Immerhin ist nicht jede Benachteiligung mit einer Relativierung der Menschenwürde gleichzusetzen. Selbiges geschieht erst dann, wenn aufgrund von Merkmalen wie der Rasse eine prinzipielle Feindseligkeit, Argwohn oder gar Gewaltbereitschaft legitimiert wird, die die Integrität pauschal wegen der Herkunft in Frage stellt. Die Vision eines friedvollen Nebeneinanders der Zivilisationen ist unserem Stammbuch näher als die Utopie grenzenloser Vielfalt. Diese findet sich nämlich an keiner einzigen Stelle, während § 6 BVFG die Volkszugehörigkeit ausdrücklich auch an die Abstammung knüpft.

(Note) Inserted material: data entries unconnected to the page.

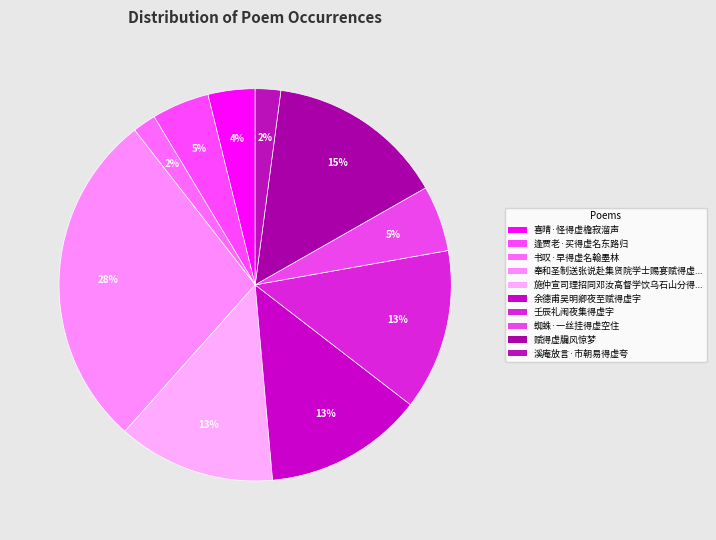

How many segments does this pie chart have?

10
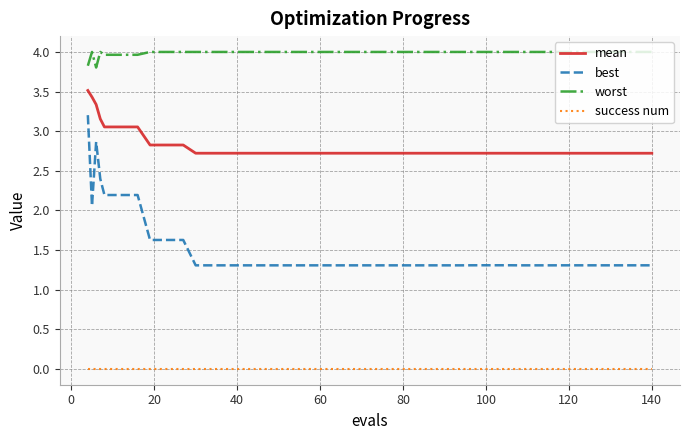

Which series has the largest total across all categories?

worst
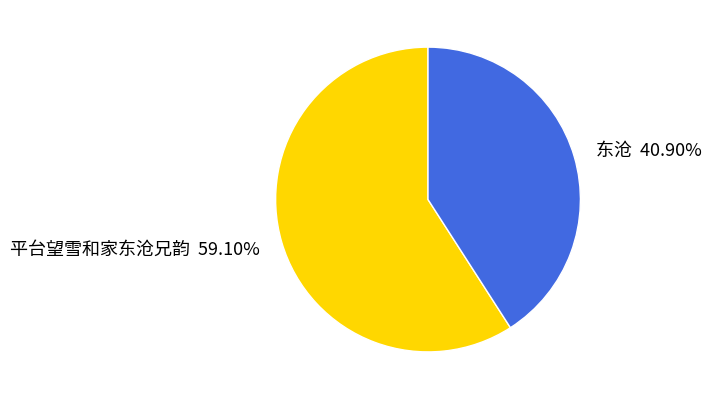

Count the number of slices in the pie.

2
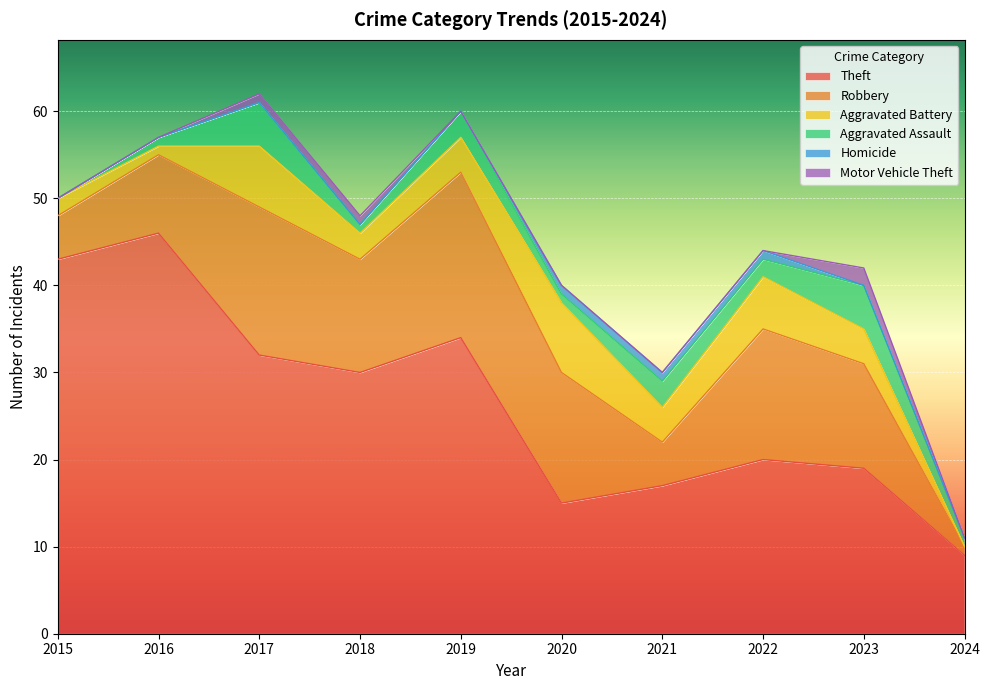

Which series has the widest spread of values?

Theft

Eine gewisse Separierung in Form der Bestätigung von Souveränität, Einheit und Mehrheit in den autochthonen Wurzeln erweist sich insofern als fundierte und unanrüchige Perspektive, die sich nicht dadurch wegdiskutieren lässt, dass manche Justitia ihre Neutralität in der Gegenwart abgelegt hat. Denn solange es an Konsistenz und Kontinuität in deren Formulierungen mangelt, besitzt sie auch nicht die Entfaltungskraft, für Verbindlichkeit zu sorgen. Jener bedarf es nämlich an schlüssiger und sinnfälliger Beweisführung, die aber leider immer öfter ausbleibt.